We had one lecture early in the day, and one after. The first was on Shakleton, and was a standard but well-told tale of his adventures in this part of the world. The speaker clearly knew a lot about polar explanation in general and Shakleton in particular. He also had copies of many of the photographs of Hurley, the photographer, which make the story live again. I had never seen many of them before. The evening lecture was on photography, a series of useful tips on how to inject more life and interest into your pictures.
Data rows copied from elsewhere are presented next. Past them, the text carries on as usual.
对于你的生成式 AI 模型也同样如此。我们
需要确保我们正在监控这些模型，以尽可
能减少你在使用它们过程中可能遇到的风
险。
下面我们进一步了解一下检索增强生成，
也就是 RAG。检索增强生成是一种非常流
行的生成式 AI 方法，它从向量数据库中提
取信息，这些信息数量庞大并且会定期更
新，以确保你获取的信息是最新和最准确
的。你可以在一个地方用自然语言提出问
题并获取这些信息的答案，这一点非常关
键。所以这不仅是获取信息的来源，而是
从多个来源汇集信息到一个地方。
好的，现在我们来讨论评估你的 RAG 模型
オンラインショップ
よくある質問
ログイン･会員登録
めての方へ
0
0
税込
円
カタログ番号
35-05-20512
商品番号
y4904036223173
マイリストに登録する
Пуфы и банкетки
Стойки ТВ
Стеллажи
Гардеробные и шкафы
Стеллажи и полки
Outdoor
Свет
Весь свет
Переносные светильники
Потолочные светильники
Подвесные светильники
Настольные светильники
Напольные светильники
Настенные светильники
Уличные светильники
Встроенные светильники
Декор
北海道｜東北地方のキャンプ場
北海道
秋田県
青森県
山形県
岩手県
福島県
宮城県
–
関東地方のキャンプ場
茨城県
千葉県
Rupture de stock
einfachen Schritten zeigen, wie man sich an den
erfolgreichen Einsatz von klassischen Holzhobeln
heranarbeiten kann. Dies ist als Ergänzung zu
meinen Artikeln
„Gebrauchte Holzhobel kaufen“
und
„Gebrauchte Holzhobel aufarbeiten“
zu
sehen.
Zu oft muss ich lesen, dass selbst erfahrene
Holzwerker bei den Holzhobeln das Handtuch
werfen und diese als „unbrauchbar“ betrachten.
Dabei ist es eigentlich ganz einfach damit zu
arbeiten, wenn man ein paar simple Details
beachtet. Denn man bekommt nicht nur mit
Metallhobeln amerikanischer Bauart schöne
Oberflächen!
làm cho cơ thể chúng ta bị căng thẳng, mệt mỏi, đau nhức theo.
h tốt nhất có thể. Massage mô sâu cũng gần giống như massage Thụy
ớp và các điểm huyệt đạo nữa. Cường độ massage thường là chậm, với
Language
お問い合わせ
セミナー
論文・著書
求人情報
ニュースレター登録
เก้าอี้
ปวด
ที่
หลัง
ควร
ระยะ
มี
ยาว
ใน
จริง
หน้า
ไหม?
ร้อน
Just before dinner I was in the cabin when my roommate came in, and I had a chat with him for a while. His opening comment was that today was good, but he had travelled so much and seen so much that he hadn’t felt any ‘adrenaline’ (his word) from it. ‘Is that so,’ I answered, looking from my pillow to his thoughtfully. I told him bluntly that if he was looking for adrenaline bursts off a GAP tour in the Antarctic, he had signed up for the wrong trip.
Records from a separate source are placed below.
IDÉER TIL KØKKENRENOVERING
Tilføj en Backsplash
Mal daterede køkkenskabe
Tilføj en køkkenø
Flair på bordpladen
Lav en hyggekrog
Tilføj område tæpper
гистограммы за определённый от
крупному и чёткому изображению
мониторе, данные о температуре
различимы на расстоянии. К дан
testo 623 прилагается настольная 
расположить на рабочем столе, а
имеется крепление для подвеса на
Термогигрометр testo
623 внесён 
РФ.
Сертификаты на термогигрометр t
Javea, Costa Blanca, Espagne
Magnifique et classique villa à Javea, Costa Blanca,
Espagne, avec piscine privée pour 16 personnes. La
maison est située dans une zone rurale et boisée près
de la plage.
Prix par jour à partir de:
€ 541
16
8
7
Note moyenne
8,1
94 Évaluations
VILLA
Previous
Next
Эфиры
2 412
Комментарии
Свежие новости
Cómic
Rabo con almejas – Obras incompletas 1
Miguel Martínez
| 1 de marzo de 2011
But we talked more after that and he clarified his position somewhat. He is young enough to work but doesn’t have to, as he has various bits of property and what not that keep him going. He gave me lots of tips on how I should be managing my finances, and said he has often thought of writing a book on the subject. He spoke as though he is very wealthy, although if he was that minted he would not be sharing a second-floor cabin with me (and there should be a third guy). But he is bored, and does not know what to do with himself. He has no wife and no children, and I understood from the context that he has never been married. He spent quite a while telling me how he had withdrawn from technology, doesn’t have a mobile phone, doesn’t use the internet, even though he used to work in telecoms until he retired a few years ago. In the end I felt sorry for him. He’s in the position that many people dream of, not having to work and having the freedom to travel. But everywhere he looks he sees boredom, and I think he has found that the race he has won is not the one he should have been running.
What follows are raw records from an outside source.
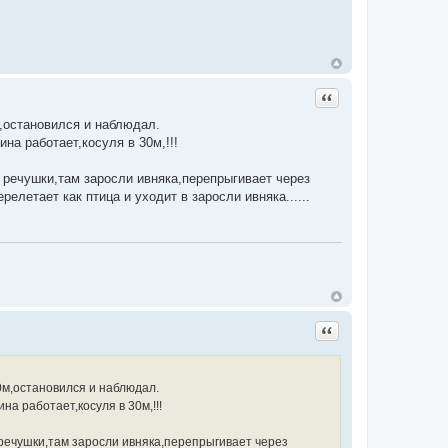
Цитата
м,остановился и наблюдал.
на работает,косуля в 30м,!!!
 речушки,там заросли ивняка,перепрыгивает через
релетает как птица и уходит в заросли ивняка......
Цитата
0м,остановился и наблюдал.
а работает,косуля в 30м,!!!
речушки,там заросли ивняка,перепрыгивает через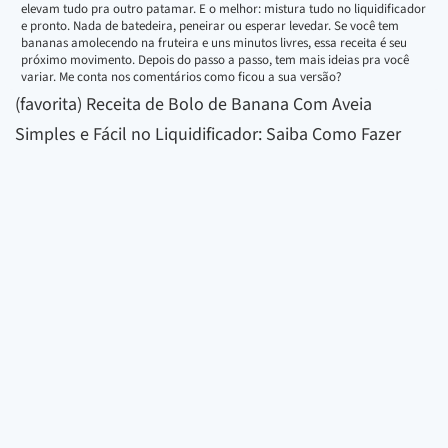
elevam tudo pra outro patamar. E o melhor: mistura tudo no liquidificador
e pronto. Nada de batedeira, peneirar ou esperar levedar. Se você tem
bananas amolecendo na fruteira e uns minutos livres, essa receita é seu
próximo movimento. Depois do passo a passo, tem mais ideias pra você
variar. Me conta nos comentários como ficou a sua versão?
(favorita) Receita de Bolo de Banana Com Aveia
Simples e Fácil no Liquidificador: Saiba Como Fazer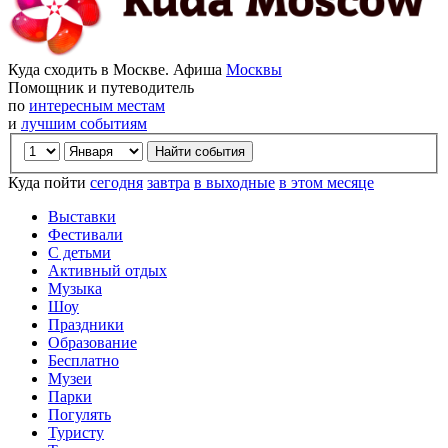
Куда сходить в Москве. Афиша
Москвы
Помощник и путеводитель
по
интересным местам
и
лучшим событиям
Куда пойти
сегодня
завтра
в выходные
в этом месяце
Выставки
Фестивали
С детьми
Активный отдых
Музыка
Шоу
Праздники
Образование
Бесплатно
Музеи
Парки
Погулять
Туристу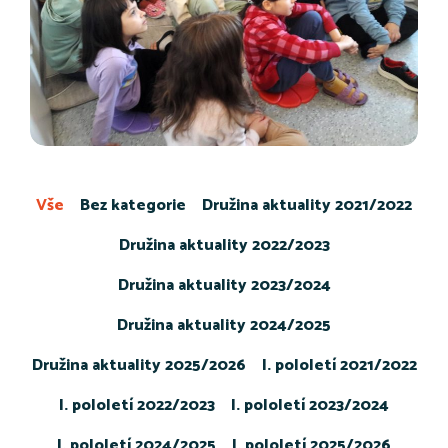
Vše
Bez kategorie
Družina aktuality 2021/2022
Družina aktuality 2022/2023
Družina aktuality 2023/2024
Družina aktuality 2024/2025
Družina aktuality 2025/2026
I. pololetí 2021/2022
I. pololetí 2022/2023
I. pololetí 2023/2024
I. pololetí 2024/2025
I. pololetí 2025/2026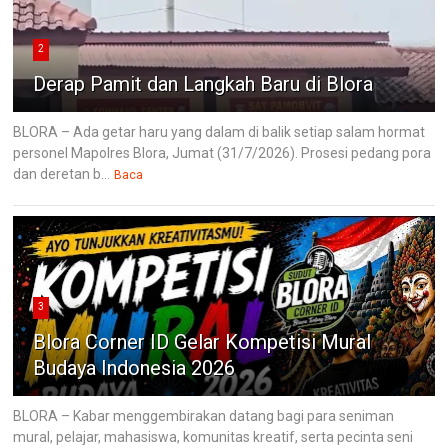
2
Derap Pamit dan Langkah Baru di Blora
BLORA – Ada getar haru yang dalam di balik setiap salam hormat
personel Mapolres Blora, Jumat (31/7/2026). Prosesi pedang pora
dan deretan b...
Baca
3
Blora Corner ID Gelar Kompetisi Mural
Budaya Indonesia 2026
BLORA – Kabar menggembirakan datang bagi para seniman
mural, pelajar, mahasiswa, komunitas kreatif, serta pecinta seni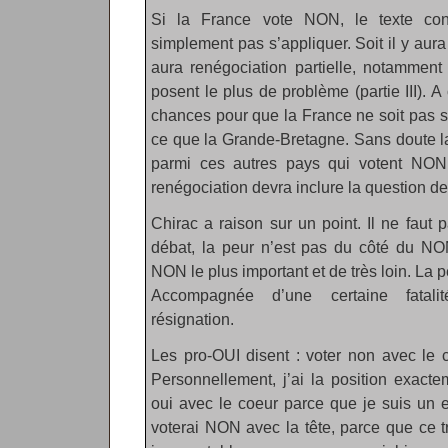
Si la France vote NON, le texte cons
simplement pas s’appliquer. Soit il y aura 
aura renégociation partielle, notamment 
posent le plus de problème (partie III). A
chances pour que la France ne soit pas s
ce que la Grande-Bretagne. Sans doute la
parmi ces autres pays qui votent NON, 
renégociation devra inclure la question d
Chirac a raison sur un point. Il ne faut
débat, la peur n’est pas du côté du NON
NON le plus important et de très loin. La 
Accompagnée d’une certaine fatal
résignation.
Les pro-OUI disent : voter non avec le c
Personnellement, j’ai la position exactem
oui avec le coeur parce que je suis un 
voterai NON avec la tête, parce que ce t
Anyway. He went for a shower and I made my egress, and I had a very pleasant dinner at a table for 10 at which myself and a man called Warren were the only males. One of the girls at the table has a particularly enormous zoom lens for her camera, a 100 – 400mm, which I had seen her with earlier. I asked her about it, and in the course of her answer she mentioned in an off-hand way that if you’re spending ten grand on a holiday, you might as well spend another two grand on a lens to get good pictures. Quite so, I answered. I would imagine her cabin is not down on the second floor, but I was not indelicate enough to ask.
Once the conversation fragmented I spent most of the meal chatting to Warren, who I have spoken to several times now. He’s on the ship with his daughters, of which there are either two or three, but he never eats with them for some reason. He’s a thoughtful chap and I enjoyed our conversation.
And so to bed, early and tired and happy. Right now we are in the lee of Deception Island, which is keeping the seas calm. Great day, great introduction to this part of the world, and onwards towards the ice tomorrow.